The case of the Central Park jogger, a young investment banker who was raped and nearly beaten to death on April 19, 1989, stood for years as a symbol of urban predatory violence. In the days immediately after the crime, five teen-agers admitted to police that they had assaulted the woman; they later pleaded not guilty, but they were all convicted and sentenced to prison terms ranging from five to fifteen years. Then, earlier this year, a man named Matias Reyes, who was serving a long prison sentence in another rape case, came forward and said that he alone had raped the jogger. Reyes's DNA matched semen that was found on the jogger and had never been tied to any suspect. The five men convicted in the case, who have all completed their sentences, recently sued to clear their names. In many quarters, the jogger case has now become a different type of cautionary tale--a symbol of the manipulation of young suspects, the risks of false confessions, and the costs of excessive investigative zeal.

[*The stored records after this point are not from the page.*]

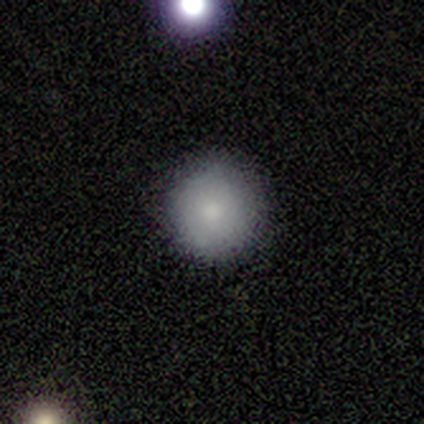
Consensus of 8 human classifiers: smooth-or-featured: smooth: 88% | featured or disk: 12% | star or artifact: 0%
  how-rounded: round: 100% | in between: 0% | cigar-shaped: 0%
  merging: none: 100% | minor disturbance: 0% | major disturbance: 0% | merger: 0%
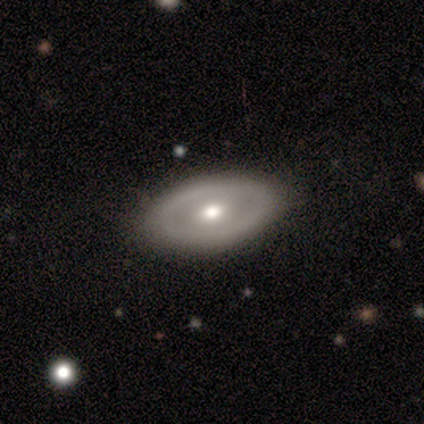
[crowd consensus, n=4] Morphology: type=smooth (50%, tied with featured or disk); roundness=in between (100%); merging=none (50%, tied with minor disturbance).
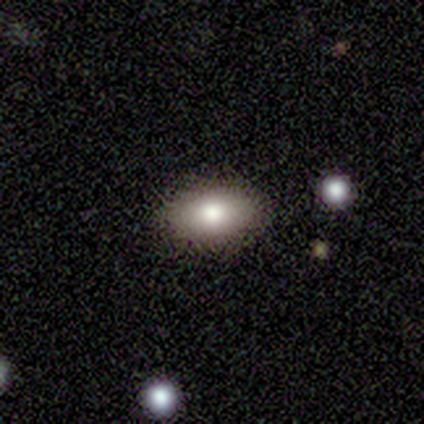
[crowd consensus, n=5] This appears to be a smooth galaxy with no disk features (80%) that is in between round and cigar-shaped (100%). Merging: none (100%).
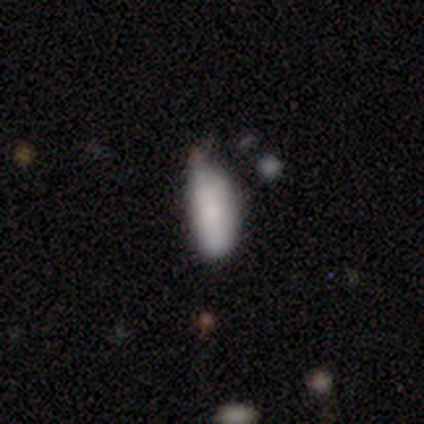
smooth-or-featured: smooth: 80% | featured or disk: 20% | star or artifact: 0%
  how-rounded: in between: 100% | round: 0% | cigar-shaped: 0%
  merging: none: 60% | minor disturbance: 20% | major disturbance: 20% | merger: 0%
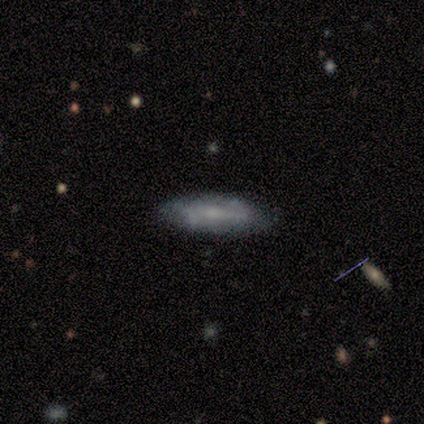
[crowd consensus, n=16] Smooth or featured: smooth — 75% (featured or disk — 25%)
How rounded: in between — 58% (cigar-shaped — 42%)
Merging: none — 62% (minor disturbance — 31%)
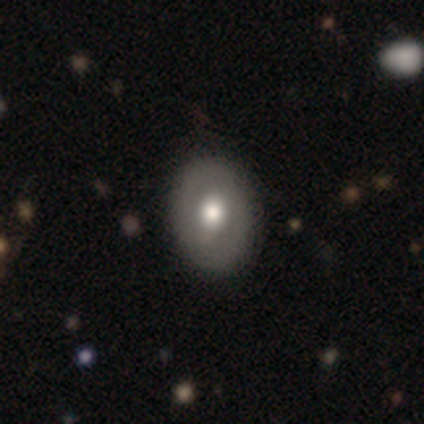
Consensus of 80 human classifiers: smooth 61%, featured or disk 30%, star or artifact 9%. Down the decision tree: how rounded — in between (76%); merging — none (44%).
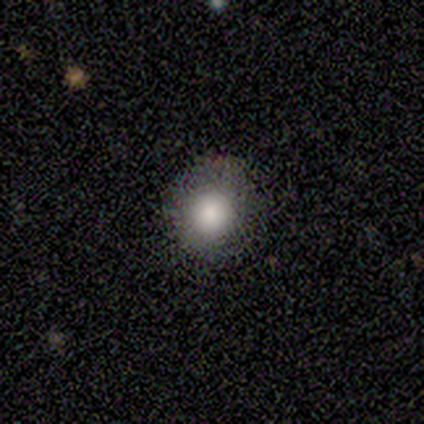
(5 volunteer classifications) smooth-or-featured: smooth: 100% | featured or disk: 0% | star or artifact: 0%
  how-rounded: round: 100% | in between: 0% | cigar-shaped: 0%
  merging: none: 100% | minor disturbance: 0% | major disturbance: 0% | merger: 0%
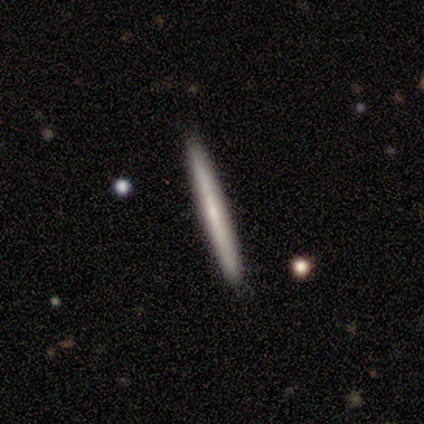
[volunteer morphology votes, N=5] type=smooth (60%); roundness=cigar-shaped (100%); merging=none (100%).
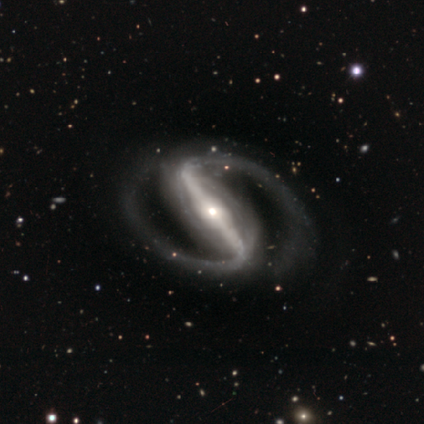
Smooth or featured? 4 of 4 (100%) said featured or disk. Edge-on disk? 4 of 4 (100%) said no. Bar? 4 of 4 (100%) said strong. Spiral arms? 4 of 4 (100%) said yes. Spiral winding? 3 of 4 (75%) said medium. Spiral arm count? 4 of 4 (100%) said 2. Bulge size? 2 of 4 (50%, tied with small) said moderate. Merging? 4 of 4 (100%) said none.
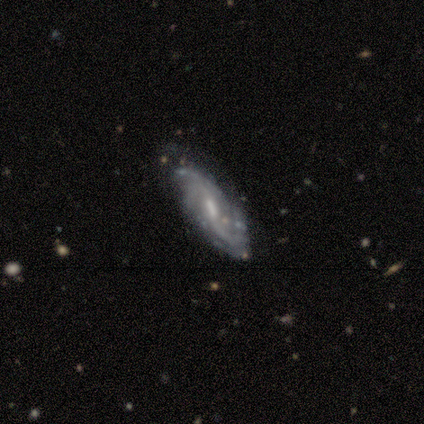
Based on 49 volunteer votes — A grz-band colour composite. It shows a featured or disk galaxy (92%) with a weak bar (64%), 2 (50%) loose (43%) spiral arms (100%) and a moderate central bulge (52%). Merging: none (64%).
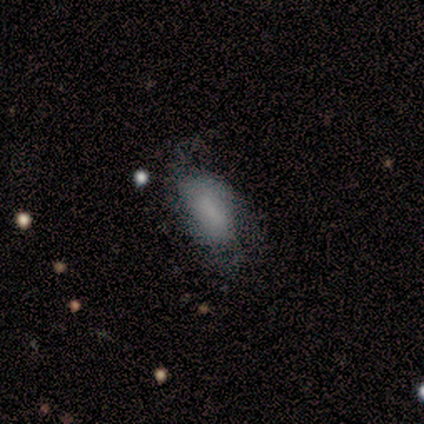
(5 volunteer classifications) This appears to be a smooth galaxy with no disk features (60%) that is in between round and cigar-shaped (67%). Merging: minor disturbance (60%).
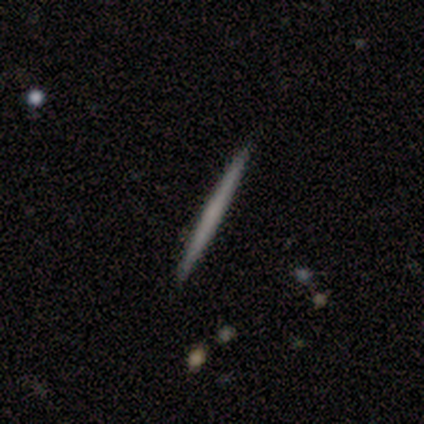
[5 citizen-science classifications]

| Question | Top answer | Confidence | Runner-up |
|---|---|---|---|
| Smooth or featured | smooth | 60% | featured or disk (40%) |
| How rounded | cigar-shaped | 100% | — |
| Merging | none | 80% | minor disturbance (20%) |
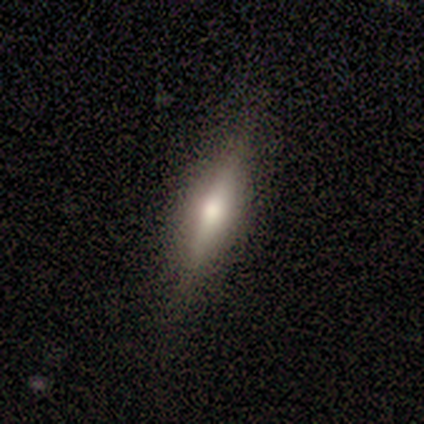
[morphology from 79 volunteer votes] A featured or disk galaxy (57%) viewed edge-on (98%) with a rounded central bulge (93%). Merging: none (58%).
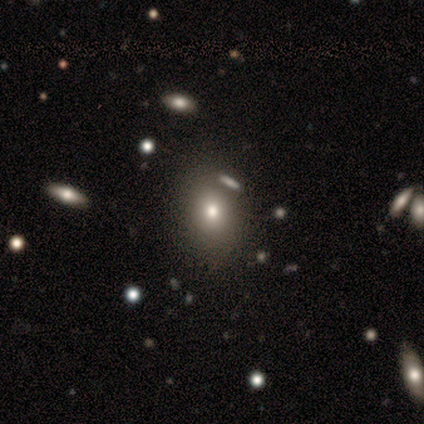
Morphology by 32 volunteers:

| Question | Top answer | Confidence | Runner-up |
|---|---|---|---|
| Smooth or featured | smooth | 69% | featured or disk (16%) |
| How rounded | in between | 59% | round (41%) |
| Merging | none | 81% | minor disturbance (11%) |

Reyes's confession provoked a round of indignant demonstrations, earnest editorials, and some soul-searching within the criminal-justice establishment.But one person who has not been heard from is Linda Fairstein, the prosecutor who led the sex-crimes unit of the Manhattan district attorney's office at the time of the jogger case. In February, Fairstein left the D.A.'s office after thirty years of service, during which she prosecuted such cases as the preppie murder, against Robert Chambers, and earned a reputation as a fierce advocate for victims. Despite her long career in government, no one ever mistook Fairstein for a dull bureaucrat. She wore flashy clothes, socialized with the city's wealthy and powerful, and developed a profitable sideline as the author of best-selling legal thrillers. Her fifth novel will be published in January.

"It's completely dishonest not to mention the context of the rest of the night of the attacks," Fairstein said last week, in her first public discussion of the new developments in the case. "There were at least four other people attacked in the Park that night. Lots of stuff going on." On the day after the assaults, Fairstein went to the Twentieth Precinct, on the Upper West Side, where detectives and her colleague Elizabeth Lederer were interrogating suspects. "I was there to be the eight-hundred-pound gorilla, to help Elizabeth and the cops get the resources they needed. It became clear as I watched and listened to these kids that a few of them knew each other, but most of them hadn't seen each other before," Fairstein recalled. They interviewed dozens of potential suspects. "Twenty to thirty of them were never charged with anything," she said.

At first, the detectives didn't have much to go on. "A kid would say something like 'a dark-skinned guy who lives on 102nd Street,' " Fairstein said. "And these detectives would go out and find him. I think it was one of the most brilliant police investigations I've ever seen." As for the interrogations themselves, Fairstein has no regrets. "We had to use special 'youth rooms,' " she said. "It was a much more friendly atmosphere, not the bare interrogation rooms. Nobody under sixteen was talked to until a parent or guardian arrived. Every kid was in an open space, no handcuffs. This was not an Alabama jail where ...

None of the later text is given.